Kein Mensch ist illegal – Proteste gegen Abschiebung
Sarah Ross

Obwohl der christlichen Iranerin Zahra Kameli in ihrer Heimat massive Verfolgungen bis hin zur Steinigung wegen Ehebruchs und Konversion drohen, sollte sie am 10. Februar 2005 abgeschoben werden.




NEWS
Bundesinnenminister Otto Schily hat in einem Schreiben an dem niedersächsischen Ministerpräsidenten empfohlen, im Falle von Zahra Kameli die Härtefallregelung anzuwenden, die das neue Zuwanderungsrecht ermöglicht, und Frau Kameli ein Aufenthaltsrecht zu gewähren. Zuständig dafür ist allein das Land Niedersachsen.

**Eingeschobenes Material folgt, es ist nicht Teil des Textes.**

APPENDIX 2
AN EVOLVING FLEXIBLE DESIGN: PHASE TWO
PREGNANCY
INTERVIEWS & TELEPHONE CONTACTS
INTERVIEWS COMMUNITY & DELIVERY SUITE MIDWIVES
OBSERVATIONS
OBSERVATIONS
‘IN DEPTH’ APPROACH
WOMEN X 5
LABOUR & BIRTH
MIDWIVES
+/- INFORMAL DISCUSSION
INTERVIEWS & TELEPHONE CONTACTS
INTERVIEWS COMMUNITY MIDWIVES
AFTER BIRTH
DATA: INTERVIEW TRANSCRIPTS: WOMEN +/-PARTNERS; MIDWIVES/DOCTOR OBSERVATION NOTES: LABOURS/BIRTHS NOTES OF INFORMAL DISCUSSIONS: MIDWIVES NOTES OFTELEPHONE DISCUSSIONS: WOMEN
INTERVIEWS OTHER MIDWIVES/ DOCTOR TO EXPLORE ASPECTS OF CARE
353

Nachfolgend Auszüge aus dem Schreiben:
"Die von Ihnen erbetene Überprüfung der Entscheidungen des Bundesamtes für Migration und Flüchtlinge im Asylverfahren sowie in beiden Folgeverfahren hatte ich bereits veranlasst. Diese Entscheidungen sind jeweils auch gerichtlich überprüft worden und in keiner Weise zu beanstanden. Das Verwaltungsgericht Braunschweig hat zuletzt in drei Eilentscheidungen alle im zweiten Folgeverfahren vorgetragenen Asylgründe, insbesondere die Konversion zum Christentum und eine angeblich drohende Bestrafung wegen Ehebruchs, ausführlich geprüft und gewürdigt. Das Gericht hat eine Verfolgungsgefahr bei einer Rückkehr in den Iran verneint und weder einen Asylgrund noch ein Abschiebungshindernis gesehen.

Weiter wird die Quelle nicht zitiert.